The marketing objective was to generate leads. To do this, the marketeers needed to clearly understand the channels that were driving the most leads that ultimately converted and the channels that created brand awareness. This may seem like an easy measurement but in this example, there were over 20 data dashboards, reports and various analytical tracking tools, it was a challenge to discover any insights. This is where I came in, as a consultant you can take a step back, review and assess the current state of play through a fresh pair of eyes.
Two Areas Of Focus
The first starting for any consultant is to understand more about the business, the sales process, average lead time to conversion, channels already being used, marketing campaigns, target market, competitors etc. This is important to be able to picture the customer and the direction of the business.
The second focus for this example was to determine the objectives for the insights and to be clear on the key questions that the data insight needed to answer. When you start any data insight project I recommend asking these two questions:
- What are we trying to find out?
- What are the questions that we have that currently we’re unable to answer?
When you’re busy on the day to day, it’s easy to miss these simple starting points which will provide you with focus on analysing the data you need, instead than trying to understand everything.
In this example, the marketing team were unable to make any clear decisions from their data analysis. Previously, their marketing spend had been dictated by volume of traffic without any analysis into the quality of that traffic in converting leads. To break this down, take a blank piece of paper, and do the following:
- Ask yourself what key analytics do we need to answer our questions?
- This is important, it’s easy to measure everything, but difficult to narrow down. With a focused approach, you’ll uncover insights and can deep dive in particular areas of activity to understand your marketing performance.
- Consider the customer journey and break the analysis down into brand awareness/interest (channels driving traffic) and conversion.
- The mindset and information the new customer will require at these two stages will be different and so should your marketing approach.

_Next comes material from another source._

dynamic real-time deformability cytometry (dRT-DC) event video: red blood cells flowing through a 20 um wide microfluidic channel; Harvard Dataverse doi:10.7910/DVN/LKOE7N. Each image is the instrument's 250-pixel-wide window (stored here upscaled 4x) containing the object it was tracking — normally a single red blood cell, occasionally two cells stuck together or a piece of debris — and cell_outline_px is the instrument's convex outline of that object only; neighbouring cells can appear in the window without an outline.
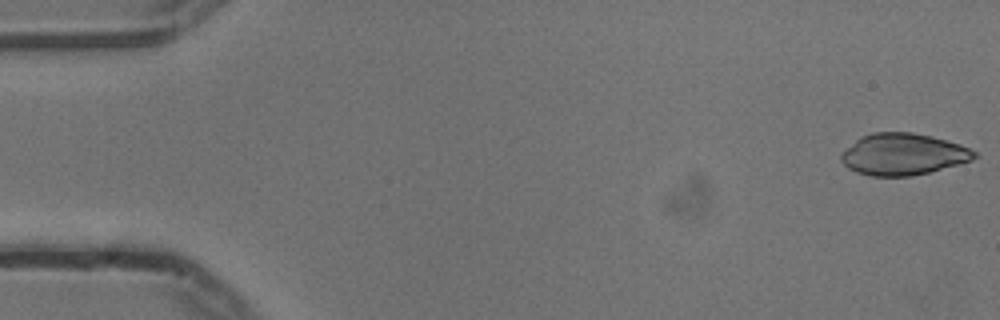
{"species": "common noctule bat (a hibernating species)", "species_latin": "Nyctalus noctula", "temperature_condition": "cold", "stored_images_in_passage": 55, "camera_frame_rate_fps": 3000, "um_per_image_px": 0.085, "animal": {"sex": "male", "body_mass_g": 13.3}, "frame": {"image": 1, "passage_image": 1, "time_ms": 0.0, "image_size_px": [1000, 320], "cell_outline_px": [[980, 156], [972, 160], [928, 172], [912, 176], [872, 176], [856, 172], [848, 168], [840, 160], [840, 156], [860, 136], [872, 132], [912, 132], [932, 136], [960, 144], [976, 152]], "centroid_in_image_um": [76.77, 13.11], "position_along_channel_um": 8.2, "area_um2": 32.19}}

Before drawing any strategic conclusions, ensure the data you’re analysing is statistically significant. Depending on the volume of data, my recommendation is to compare performance across the last 12 months as a minimum. The best approach is to create a year on year comparison if possible. In doing so, trends will become apparent such as any peak months for your business and any months where performance naturally declines. This will assist in forecasting your future marketing spend. In this example, a review of the months that drove the highest amount of leads against a comparison of the months that didn’t drive any leads was also created to identify any potential marketing activity that drove a higher lead volume.
Insights Tell A Story
From using the above methods, the insights highlighted the channels that drove the highest volume of traffic and those that didn’t. This was compared to the channels that drove the most amount of conversions. In this example, we discovered the channels which drove high volumes of traffic but wasn’t necessarily quality traffic. In some instances, the visitors from these channels stayed on the website for less 1 minute (average time spent was much higher) with a very high bounce rate. Therefore, highlighting that either the channel, advertising content or landing page didn’t meet the expectations of the visitors. Historically the organisation had viewed channels that drove low volumes of traffic as unnecessary to allocate marketing budget, yet the strategic insights uncovered that those channels consistently drove the most amount of conversions.
Don’t feel alone if you’re a marketer drowning in data don’t feel alone. Take a step back, note your objectives and the questions that you need data analysis to answer. The answers will be there and be uncovered once you identifying the metrics you need to measure.